Under Mr. Modi’s tenure we have also witnessed unemployment reaching a forty-five year high to hit 6.1 percent in 2017-18. It seems his government tried to delay the release of the jobs report because it was close to the 2019 election. This led to the acting chairman and another member of the National Statistical Commission resigning in protest.

The man who promised in 2013, that if elected, he would create 10 million new jobs found himself in January 2019 struggling to explain why the Centre for Monitoring Indian Economy found that in 2018 the country lost as many as 11 million jobs under his stewardship.

I would be remiss to suggest that Modi has been a total failure. He has had successes with his Swachh Bharat program. This initiative has built over 92 million toilets and provided sanitation access to 500 million households. The Ujjwala Yojana scheme delivered cooking gas, with 60+ million free LPG connections, to the poorest households in India. The Ayushman Bharat health insurance scheme has provided free healthcare access to more than 10 lakh people, since its inception in late 2018. Additionally, infrastructure investments have led to a marked increase in road building, more than doubling the previous government's pace with 27km of road being built each day in 2017-18. His government has also invested in new airports and metro networks.

**What the task asks**. Transcribe the text on Mr. Modi's record in office between "I would be remiss" and "and metro networks.", inclusive. The items that follow are separate material and are unrelated to the text on Mr. Modi's record in office.

**Raw data**.
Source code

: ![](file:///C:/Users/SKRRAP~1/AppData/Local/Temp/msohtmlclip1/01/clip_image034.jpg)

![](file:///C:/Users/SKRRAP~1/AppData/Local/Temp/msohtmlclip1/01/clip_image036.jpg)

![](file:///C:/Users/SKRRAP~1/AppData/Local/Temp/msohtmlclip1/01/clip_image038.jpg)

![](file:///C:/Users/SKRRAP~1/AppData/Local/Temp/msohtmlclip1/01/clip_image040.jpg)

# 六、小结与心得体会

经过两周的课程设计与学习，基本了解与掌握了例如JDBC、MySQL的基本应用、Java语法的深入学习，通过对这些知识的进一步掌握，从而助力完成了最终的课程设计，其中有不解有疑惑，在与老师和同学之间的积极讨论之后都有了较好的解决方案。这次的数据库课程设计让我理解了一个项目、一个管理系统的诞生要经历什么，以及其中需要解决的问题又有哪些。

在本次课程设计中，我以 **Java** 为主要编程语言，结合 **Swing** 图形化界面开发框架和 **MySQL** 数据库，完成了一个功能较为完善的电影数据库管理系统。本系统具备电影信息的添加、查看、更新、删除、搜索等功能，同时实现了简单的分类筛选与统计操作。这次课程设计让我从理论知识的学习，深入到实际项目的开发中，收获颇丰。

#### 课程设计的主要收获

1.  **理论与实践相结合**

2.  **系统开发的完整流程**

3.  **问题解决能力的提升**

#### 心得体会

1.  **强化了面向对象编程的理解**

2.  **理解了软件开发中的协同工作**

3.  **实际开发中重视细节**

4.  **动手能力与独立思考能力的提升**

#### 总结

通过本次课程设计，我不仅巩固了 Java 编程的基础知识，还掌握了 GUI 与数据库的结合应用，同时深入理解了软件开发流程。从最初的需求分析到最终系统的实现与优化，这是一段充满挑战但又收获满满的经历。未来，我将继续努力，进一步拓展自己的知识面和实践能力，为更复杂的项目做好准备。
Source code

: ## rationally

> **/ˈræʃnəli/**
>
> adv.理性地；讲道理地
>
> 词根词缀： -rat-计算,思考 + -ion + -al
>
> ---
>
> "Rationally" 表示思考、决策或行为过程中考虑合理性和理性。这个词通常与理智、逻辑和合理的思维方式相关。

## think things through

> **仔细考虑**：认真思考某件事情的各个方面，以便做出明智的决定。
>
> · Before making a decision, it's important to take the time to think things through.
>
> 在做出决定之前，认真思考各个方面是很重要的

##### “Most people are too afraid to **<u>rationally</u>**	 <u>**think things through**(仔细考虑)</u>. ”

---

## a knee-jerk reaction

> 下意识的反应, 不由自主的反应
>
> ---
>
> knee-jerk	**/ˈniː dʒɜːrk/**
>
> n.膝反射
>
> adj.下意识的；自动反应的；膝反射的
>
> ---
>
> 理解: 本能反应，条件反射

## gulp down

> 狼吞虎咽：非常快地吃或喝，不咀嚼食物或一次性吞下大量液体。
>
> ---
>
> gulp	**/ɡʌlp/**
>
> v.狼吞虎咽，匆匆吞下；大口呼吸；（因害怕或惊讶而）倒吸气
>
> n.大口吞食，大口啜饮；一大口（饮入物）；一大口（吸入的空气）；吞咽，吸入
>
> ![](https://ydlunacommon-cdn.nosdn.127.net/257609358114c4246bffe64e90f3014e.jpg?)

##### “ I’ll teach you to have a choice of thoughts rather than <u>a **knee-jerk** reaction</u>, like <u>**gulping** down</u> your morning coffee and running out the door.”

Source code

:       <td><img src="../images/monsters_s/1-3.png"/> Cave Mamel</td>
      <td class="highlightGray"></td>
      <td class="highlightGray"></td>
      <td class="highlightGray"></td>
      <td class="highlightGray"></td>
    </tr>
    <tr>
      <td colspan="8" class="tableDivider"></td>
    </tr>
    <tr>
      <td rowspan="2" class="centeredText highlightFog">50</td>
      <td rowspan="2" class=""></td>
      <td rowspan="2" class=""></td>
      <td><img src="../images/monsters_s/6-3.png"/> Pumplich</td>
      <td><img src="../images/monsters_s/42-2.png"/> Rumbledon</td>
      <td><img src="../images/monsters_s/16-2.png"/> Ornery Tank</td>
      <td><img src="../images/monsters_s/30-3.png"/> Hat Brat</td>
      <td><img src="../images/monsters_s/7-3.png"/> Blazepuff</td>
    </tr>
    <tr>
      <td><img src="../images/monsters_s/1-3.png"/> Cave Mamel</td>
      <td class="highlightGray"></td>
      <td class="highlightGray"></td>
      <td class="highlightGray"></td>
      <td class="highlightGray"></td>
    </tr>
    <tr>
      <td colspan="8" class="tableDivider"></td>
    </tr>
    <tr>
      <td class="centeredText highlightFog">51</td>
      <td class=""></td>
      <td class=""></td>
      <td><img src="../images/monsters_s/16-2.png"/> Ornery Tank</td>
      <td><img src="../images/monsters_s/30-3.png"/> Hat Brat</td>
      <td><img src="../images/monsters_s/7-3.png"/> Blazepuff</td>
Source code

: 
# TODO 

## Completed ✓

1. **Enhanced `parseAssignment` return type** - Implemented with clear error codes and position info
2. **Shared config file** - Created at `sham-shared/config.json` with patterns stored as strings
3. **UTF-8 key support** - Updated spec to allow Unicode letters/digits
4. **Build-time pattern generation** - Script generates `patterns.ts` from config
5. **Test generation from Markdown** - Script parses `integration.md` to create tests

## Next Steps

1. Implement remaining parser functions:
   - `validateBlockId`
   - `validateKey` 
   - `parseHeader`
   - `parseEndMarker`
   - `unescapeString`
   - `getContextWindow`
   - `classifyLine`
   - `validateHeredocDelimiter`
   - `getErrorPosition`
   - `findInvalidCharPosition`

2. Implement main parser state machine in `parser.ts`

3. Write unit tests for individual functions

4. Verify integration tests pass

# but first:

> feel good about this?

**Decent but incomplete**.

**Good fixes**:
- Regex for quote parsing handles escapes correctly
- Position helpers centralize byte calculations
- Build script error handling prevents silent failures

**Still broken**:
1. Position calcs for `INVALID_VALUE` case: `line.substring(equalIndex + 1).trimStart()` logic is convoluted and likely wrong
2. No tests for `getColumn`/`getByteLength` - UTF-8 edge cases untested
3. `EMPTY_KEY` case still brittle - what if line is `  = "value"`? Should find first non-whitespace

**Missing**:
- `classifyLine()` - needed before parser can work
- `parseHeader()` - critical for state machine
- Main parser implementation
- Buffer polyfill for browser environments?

**Result below**.
I would be remiss to suggest that Modi has been a total failure. He has had successes with his Swachh Bharat program. This initiative has built over 92 million toilets and provided sanitation access to 500 million households. The Ujjwala Yojana scheme delivered cooking gas, with 60+ million free LPG connections, to the poorest households in India. The Ayushman Bharat health insurance scheme has provided free healthcare access to more than 10 lakh people, since its inception in late 2018. Additionally, infrastructure investments have led to a marked increase in road building, more than doubling the previous government's pace with 27km of road being built each day in 2017-18. His government has also invested in new airports and metro networks.